# START OF Provided data

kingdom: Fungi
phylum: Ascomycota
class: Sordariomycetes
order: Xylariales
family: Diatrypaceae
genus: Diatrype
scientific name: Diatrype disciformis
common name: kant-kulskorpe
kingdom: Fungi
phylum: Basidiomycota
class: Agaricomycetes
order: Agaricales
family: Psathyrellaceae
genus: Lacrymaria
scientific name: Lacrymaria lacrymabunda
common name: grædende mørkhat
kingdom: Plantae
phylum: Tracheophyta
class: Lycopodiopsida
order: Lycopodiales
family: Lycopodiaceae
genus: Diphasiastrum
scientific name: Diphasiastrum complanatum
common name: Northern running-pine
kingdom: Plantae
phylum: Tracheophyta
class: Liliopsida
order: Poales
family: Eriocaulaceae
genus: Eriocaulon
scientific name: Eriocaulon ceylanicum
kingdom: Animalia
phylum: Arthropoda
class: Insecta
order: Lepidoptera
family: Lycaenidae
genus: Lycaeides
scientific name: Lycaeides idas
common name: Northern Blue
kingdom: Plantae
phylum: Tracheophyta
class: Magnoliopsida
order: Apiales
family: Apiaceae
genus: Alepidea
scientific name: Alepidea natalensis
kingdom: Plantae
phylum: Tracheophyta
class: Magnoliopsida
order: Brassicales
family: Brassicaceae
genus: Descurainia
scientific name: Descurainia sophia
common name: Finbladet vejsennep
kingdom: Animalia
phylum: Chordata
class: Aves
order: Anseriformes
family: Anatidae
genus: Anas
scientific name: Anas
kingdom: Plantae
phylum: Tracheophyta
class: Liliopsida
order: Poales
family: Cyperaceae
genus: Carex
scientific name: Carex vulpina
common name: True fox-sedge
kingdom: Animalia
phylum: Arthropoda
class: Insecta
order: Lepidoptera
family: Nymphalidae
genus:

# END OF Provided data

Copy every line of the entries above word for word, with nothing changed.

kingdom: Fungi
phylum: Ascomycota
class: Sordariomycetes
order: Xylariales
family: Diatrypaceae
genus: Diatrype
scientific name: Diatrype disciformis
common name: kant-kulskorpe
kingdom: Fungi
phylum: Basidiomycota
class: Agaricomycetes
order: Agaricales
family: Psathyrellaceae
genus: Lacrymaria
scientific name: Lacrymaria lacrymabunda
common name: grædende mørkhat
kingdom: Plantae
phylum: Tracheophyta
class: Lycopodiopsida
order: Lycopodiales
family: Lycopodiaceae
genus: Diphasiastrum
scientific name: Diphasiastrum complanatum
common name: Northern running-pine
kingdom: Plantae
phylum: Tracheophyta
class: Liliopsida
order: Poales
family: Eriocaulaceae
genus: Eriocaulon
scientific name: Eriocaulon ceylanicum
kingdom: Animalia
phylum: Arthropoda
class: Insecta
order: Lepidoptera
family: Lycaenidae
genus: Lycaeides
scientific name: Lycaeides idas
common name: Northern Blue
kingdom: Plantae
phylum: Tracheophyta
class: Magnoliopsida
order: Apiales
family: Apiaceae
genus: Alepidea
scientific name: Alepidea natalensis
kingdom: Plantae
phylum: Tracheophyta
class: Magnoliopsida
order: Brassicales
family: Brassicaceae
genus: Descurainia
scientific name: Descurainia sophia
common name: Finbladet vejsennep
kingdom: Animalia
phylum: Chordata
class: Aves
order: Anseriformes
family: Anatidae
genus: Anas
scientific name: Anas
kingdom: Plantae
phylum: Tracheophyta
class: Liliopsida
order: Poales
family: Cyperaceae
genus: Carex
scientific name: Carex vulpina
common name: True fox-sedge
kingdom: Animalia
phylum: Arthropoda
class: Insecta
order: Lepidoptera
family: Nymphalidae
genus:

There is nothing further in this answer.